Astonishing memoirs by (and about) deeply repellent people

Liber Amoris: or, The New Pygmalion, by William Hazlitt (1823).
The hilariously squalid (and strangely affecting) record of the great nineteenth-century critic's erotic obsession with his landlady's daughter. Mother and daughter conspired to milk him for everything they could get. No one has written better about falling catastrophically in love with someone you know is completely unworthy of you.

A Disgraceful Affair: Simone de Beauvoir, Jean-Paul Sartre, and Bianca Lamblin, by Bianca Lamblin (1996).
A Jamesian parable set among Left Bank glitterati. Though not ostensibly written "out of revenge or retaliation," Lamblin's book is in fact a sapphic J'accuse! directed at Simone de Beauvoir. In the late 1930s, when Lamblin was a mixed-up lycée student, the Turbaned One seduced her ("both intellectually and sexually") and then handed her off—with breathtaking nonchalance—to her lover Sartre. He was just as vile, and not much to look at either. Quel bordel!
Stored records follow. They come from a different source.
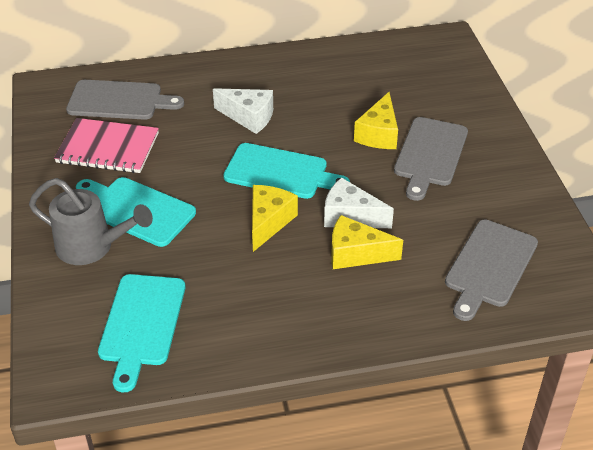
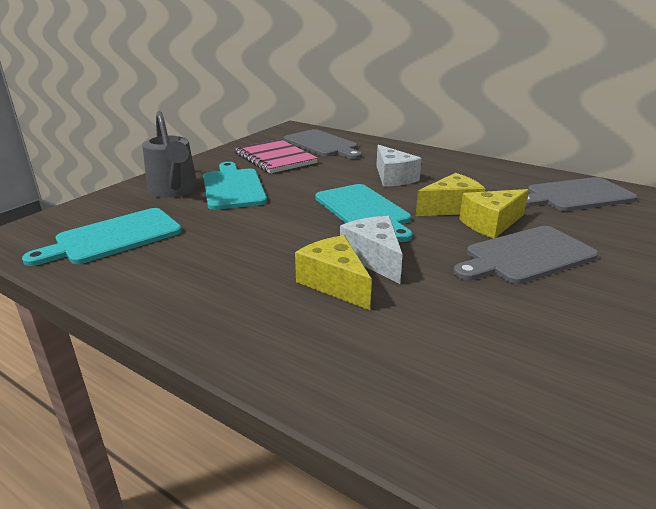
camera: 45 degrees right, 15 degrees down
yellow cheese [252,185,298,252] -> yellow cheese moved to [416,173,485,216]
grey cutting board [445,220,538,321] -> grey cutting board moved to [526,177,638,211]

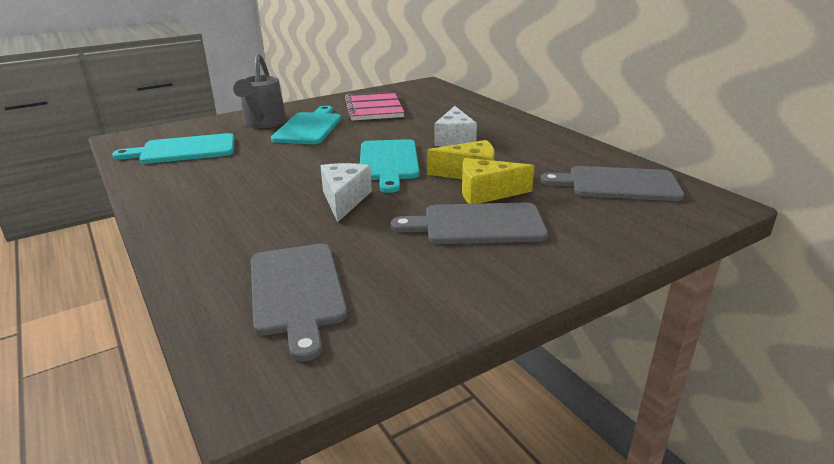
camera: 25 degrees right, 0 degrees up
grey cutting board [284,129,362,159] -> grey cutting board moved to [251,244,347,361]
yellow cheese [295,235,372,310] -> none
A Madman's Manifesto, by August Strindberg (1895). Strindberg intended this scabrous roman à clef about his tormented marriage to the actress and feminist Siri von Essen to serve as a suicide note. He got cold feet about killing himself but decided to humiliate her anyway by publishing this devil's banquet of unseemly allegations. (He accused Von Essen of promiscuity, drunkenness, and lesbianism.) A more loathsome yet absorbing example of misogynistic dementia would be hard to find.
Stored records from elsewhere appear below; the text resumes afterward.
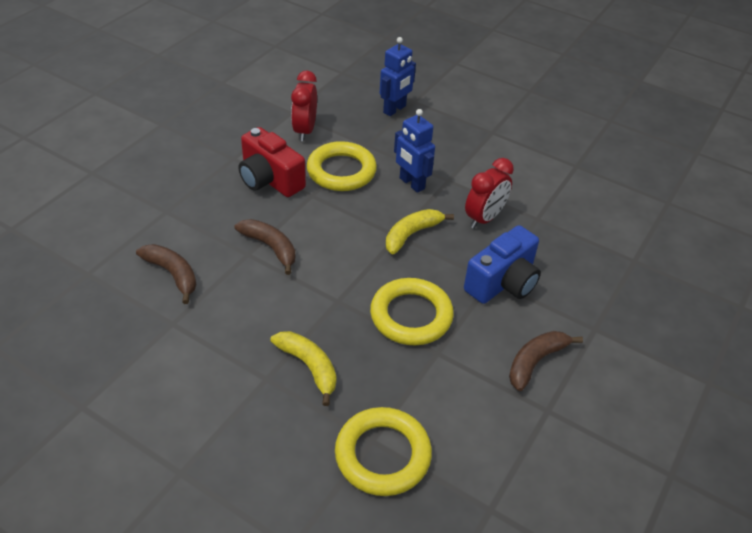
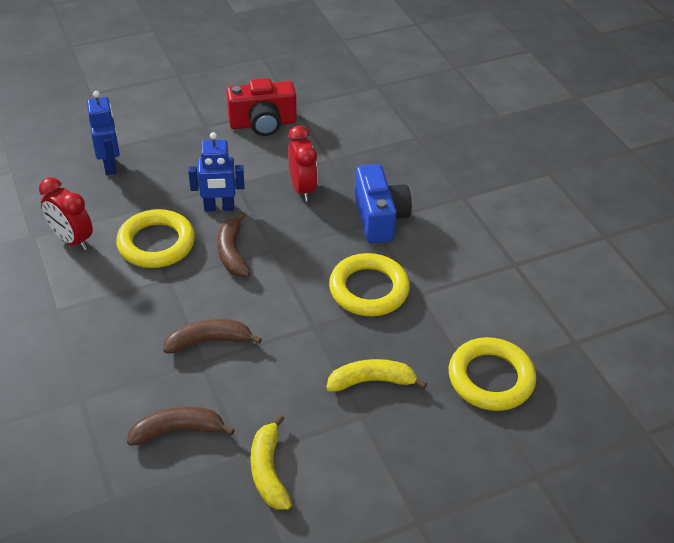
camera: 55 degrees left, 0 degrees up
red camera [239,127,306,197] -> red camera moved to [226,78,296,136]
yellow banana [386,209,454,254] -> yellow banana moved to [251,415,292,510]
brown banana [509,331,583,391] -> brown banana moved to [217,212,251,277]

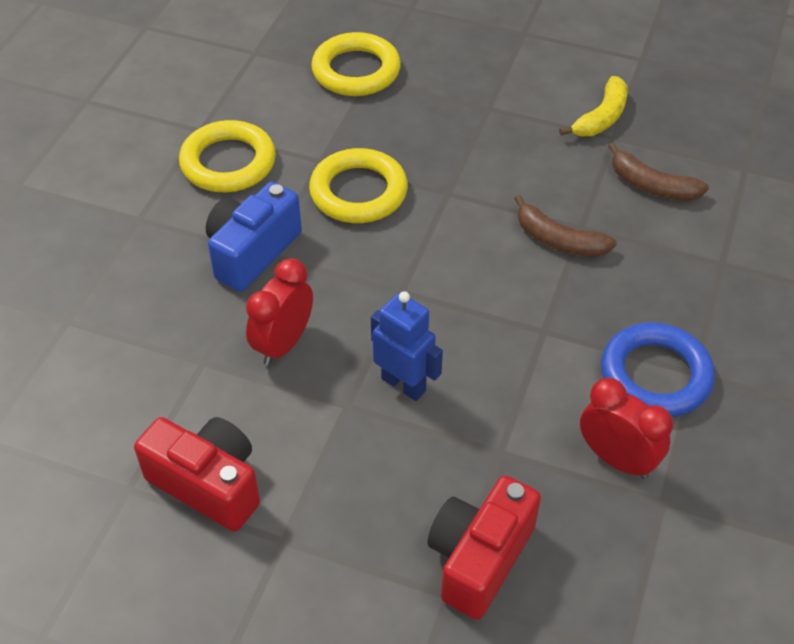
camera: 135 degrees left, 5 degrees up
red clock [39,177,93,250] -> red clock turned 45 degrees counterclockwise [580,378,673,479]
blue robot [87,91,120,175] -> red camera [427,475,541,620]
yellow ring [116,209,195,268] -> yellow ring moved to [179,120,276,192]
brown banana [217,212,251,277] -> none
yellow banana [326,359,427,392] -> none
none -> blue ring [601,322,715,417]

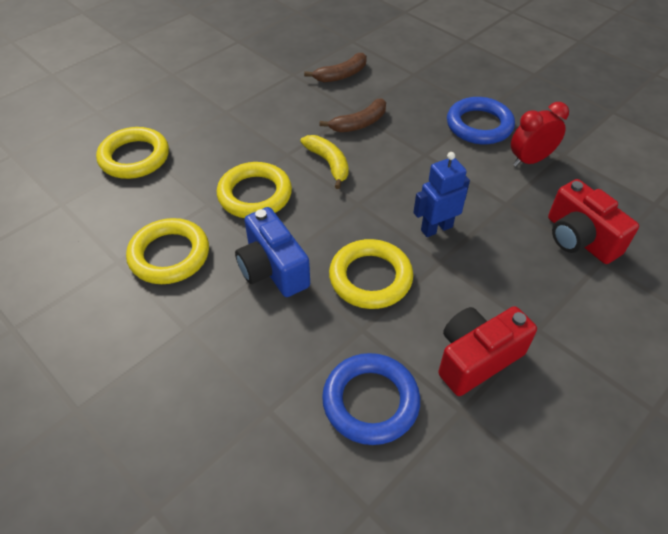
camera: 65 degrees left, 0 degrees up
red clock [246,258,313,366] -> yellow ring [329,239,413,309]
yellow banana [559,76,628,136] -> yellow banana moved to [300,135,349,189]
none -> blue ring [322,353,420,445]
Straight Life: The Story of Art Pepper, by Art and Laurie Pepper (1979).
An American genius going down the toilet. Some think Pepper the greatest jazz saxophonist after Charlie Parker. His chronicle (dictated to his last wife) of thievery, heroin addiction, balling dumb chicks, and serving five years in San Quentin is a rhapsodic riff on self-destruction. It is also one of the greatest, saddest autobiographies ever written.
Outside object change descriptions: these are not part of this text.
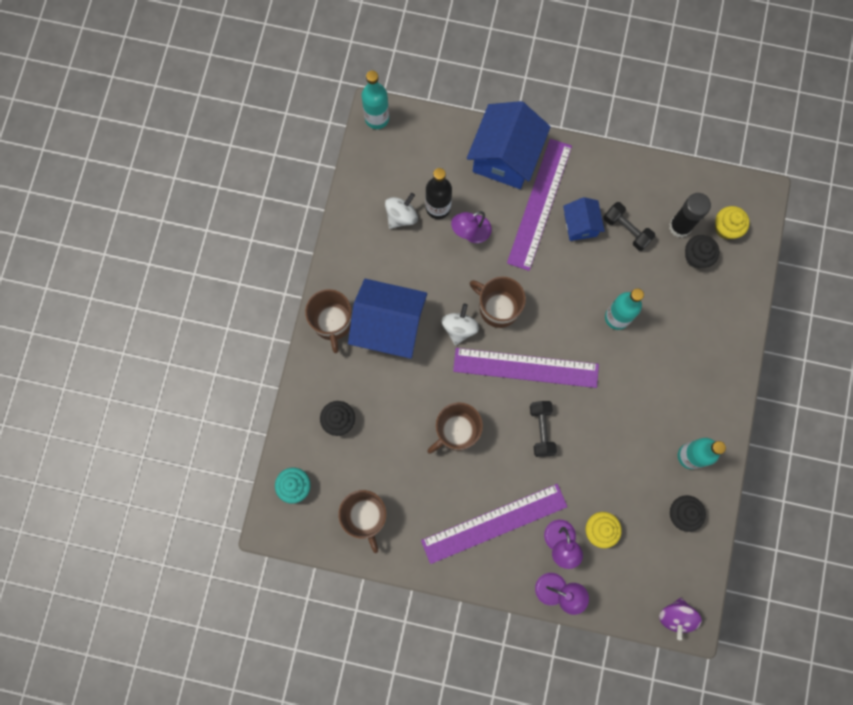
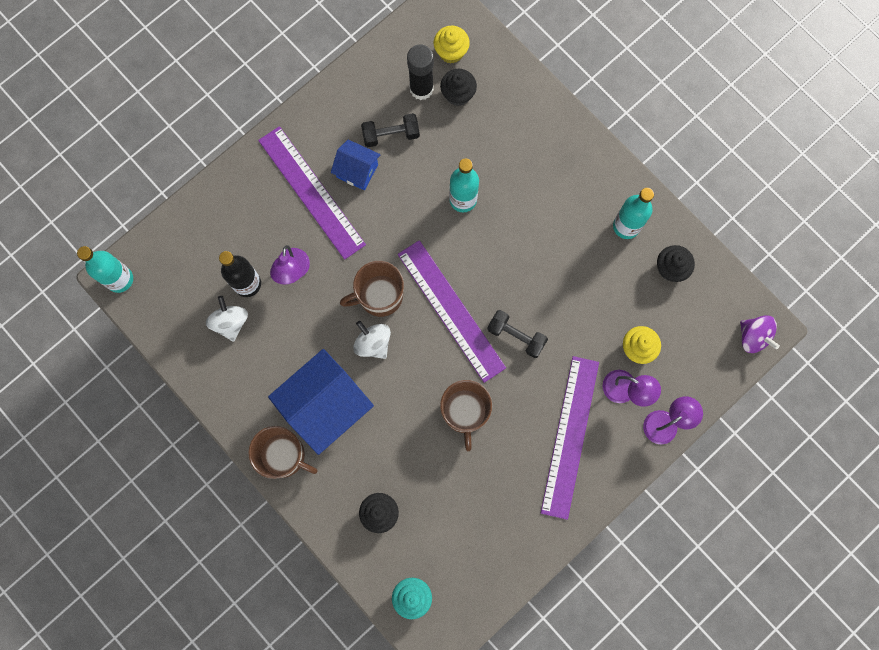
camera: 55 degrees left, 0 degrees up
brown mug [338,490,386,553] -> none
purple ruler [453,348,599,388] -> purple ruler turned 75 degrees counterclockwise [398,240,506,383]
blue house [467,101,551,189] -> none

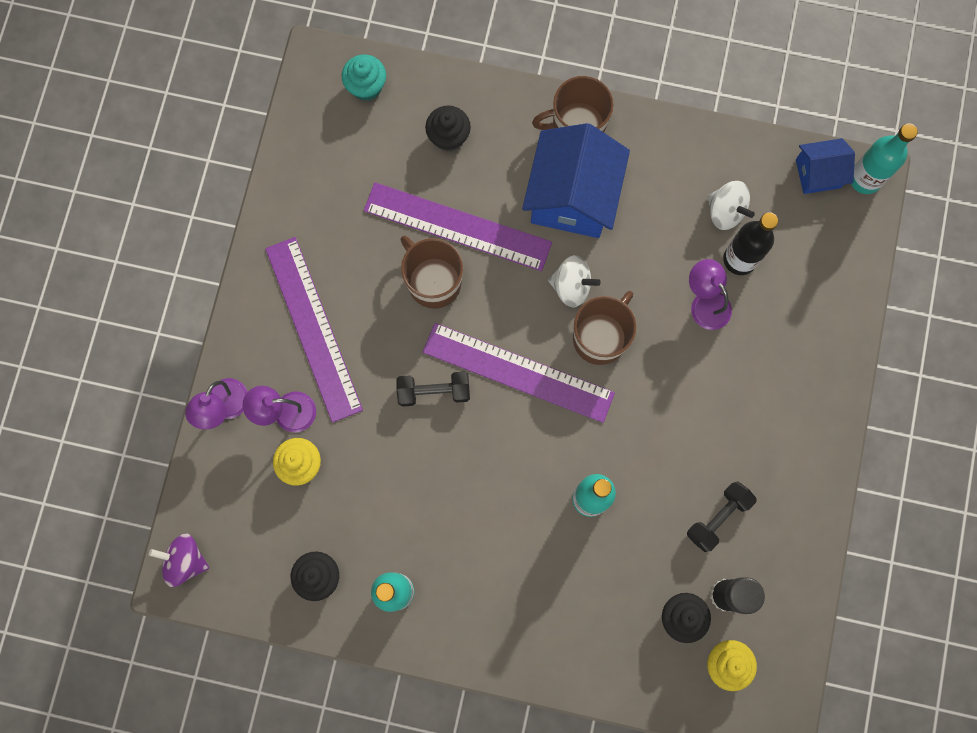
camera: 145 degrees right, 0 degrees up
purple ruler [258,126,366,260] -> purple ruler moved to [364,182,552,271]
blue house [331,140,381,190] -> blue house moved to [796,138,855,194]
Forgotten Fatherland: The Search for Elisabeth Nietzsche, by Ben Macintyre (1992).
The intrepid Macintyre took a boat trip into the Paraguayan jungle in 1991 in search of the surviving inhabi-tants of Nueva Germania—an abortive "Aryan" colony founded in the late nineteenth century by the ghastly Elisabeth Nietzsche, racist sister of the philosopher. He found a weird village of unreconstructed white supremacists—inbred, half mad, many of them still speaking a kind of zombie German—and heard some curious and frightening stories about Josef Mengele. A true-life Heart of Darkness.